In the digital age, volume equals power. The captains of today's technology heavyweights--Gates, Oracle's Larry Ellison, Sun's Scott McNealy, and IBM's Lou Gerstner--are great believers in the power of PC economics; that higher volumes enable them to spread costs over a larger base and therefore charge less for their products. ''Competition has heated up in terms of intensity and on the price side,'' says analyst Alan Braverman of Credit Suisse First Boston. ''Gates has been in the industry for a while, and he has ratcheted up the intensity, cut prices, thrown more bodies at it, and done more marketing.''

Netscape CEO James L. Barksdale understands PC economics, too. He brought the ultimate version of it to the Internet--giving away Netscape's Web browser to capture market share. But he abandoned that strategy to shore up short-term revenue. Netscape may thrive as a niche company that sells complex Internet setups to large corporations, but the company will have trouble keeping up with Microsoft and IBM without big browser volumes. ''If you don't own [browser] market share, you don't sell servers or get the benefits of traffic from the Web site,'' says Merrill Lynch & Co. analyst Bruce Smith.
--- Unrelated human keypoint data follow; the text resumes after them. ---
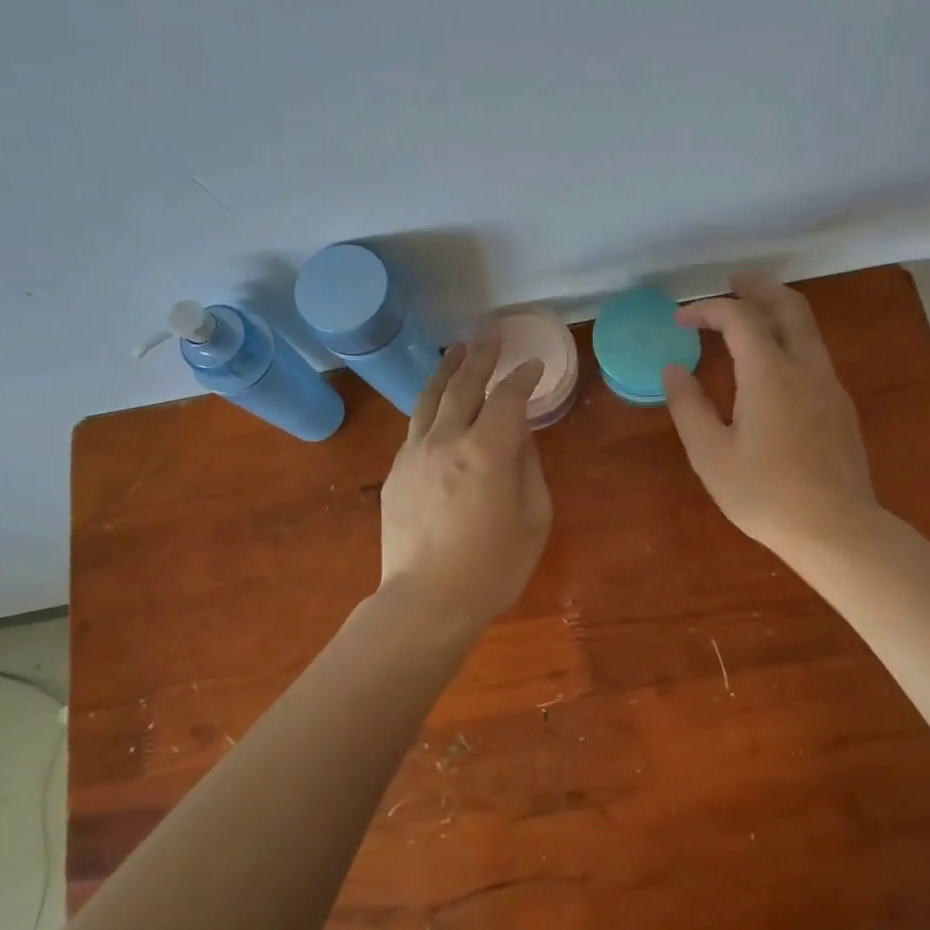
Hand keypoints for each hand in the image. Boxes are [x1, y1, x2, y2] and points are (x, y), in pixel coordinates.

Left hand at [379, 337, 551, 631]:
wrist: (426, 601)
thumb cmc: (493, 567)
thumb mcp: (533, 518)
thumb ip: (528, 467)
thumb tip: (519, 435)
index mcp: (488, 451)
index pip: (508, 397)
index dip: (522, 377)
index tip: (532, 365)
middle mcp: (447, 440)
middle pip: (465, 384)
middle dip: (481, 354)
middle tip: (490, 329)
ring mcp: (414, 453)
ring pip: (431, 397)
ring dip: (448, 369)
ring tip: (458, 348)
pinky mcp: (396, 470)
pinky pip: (416, 425)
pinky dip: (431, 403)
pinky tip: (437, 401)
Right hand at [663, 273, 877, 559]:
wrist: (836, 529)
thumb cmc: (765, 494)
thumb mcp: (711, 455)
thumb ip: (688, 406)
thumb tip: (673, 369)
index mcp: (769, 374)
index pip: (739, 318)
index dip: (708, 309)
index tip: (681, 319)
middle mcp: (805, 367)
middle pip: (788, 306)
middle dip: (758, 288)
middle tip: (732, 282)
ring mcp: (829, 385)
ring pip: (808, 328)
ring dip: (778, 310)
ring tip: (751, 312)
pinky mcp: (840, 406)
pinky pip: (814, 353)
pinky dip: (790, 337)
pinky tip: (774, 361)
Barksdale doesn't agree, although he says he is considering going back to giving the browser away to stem the drop in Netscape's market share. He says the company is now focusing on server software for electronic commerce and building computer networks that let companies share information with clients and partners. ''We don't see that as nearly as competitive a marketplace as the others we're in,'' he says. Barksdale keeps trying to move Netscape to higher ground, but he keeps bumping up against the innovation ceiling.